The pictures are to be left out, and all remaining data is to be transcribed exactly as it appears.

--- Data ---

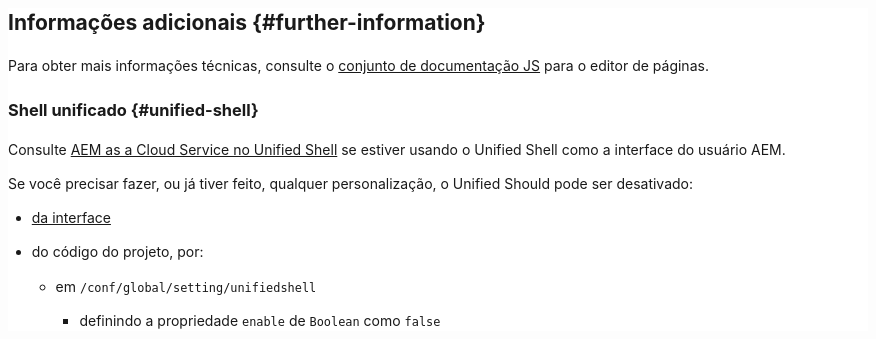 ## Informações adicionais {#further-information}



Para obter mais informações técnicas, consulte o [conjunto de documentação JS](https://developer.adobe.com/experience-manager/reference-materials/6-5/jsdoc/ui-touch/editor-core/index.html) para o editor de páginas.

### Shell unificado {#unified-shell}

Consulte [AEM as a Cloud Service no Unified Shell](/help/overview/aem-cloud-service-on-unified-shell.md) se estiver usando o Unified Shell como a interface do usuário AEM.

Se você precisar fazer, ou já tiver feito, qualquer personalização, o Unified Should pode ser desativado:

* [da interface](/help/overview/aem-cloud-service-on-unified-shell.md#disabling-unified-shell)

* do código do projeto, por:

   * em `/conf/global/setting/unifiedshell`

      * definindo a propriedade `enable` de `Boolean` como `false`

---

- _Completed task_
 ## Informações adicionais {#further-information}



Para obter mais informações técnicas, consulte o [conjunto de documentação JS](https://developer.adobe.com/experience-manager/reference-materials/6-5/jsdoc/ui-touch/editor-core/index.html) para o editor de páginas.

### Shell unificado {#unified-shell}

Consulte [AEM as a Cloud Service no Unified Shell](/help/overview/aem-cloud-service-on-unified-shell.md) se estiver usando o Unified Shell como a interface do usuário AEM.

Se você precisar fazer, ou já tiver feito, qualquer personalização, o Unified Should pode ser desativado:

* [da interface](/help/overview/aem-cloud-service-on-unified-shell.md#disabling-unified-shell)

* do código do projeto, por:

   * em `/conf/global/setting/unifiedshell`

      * definindo a propriedade `enable` de `Boolean` como `false`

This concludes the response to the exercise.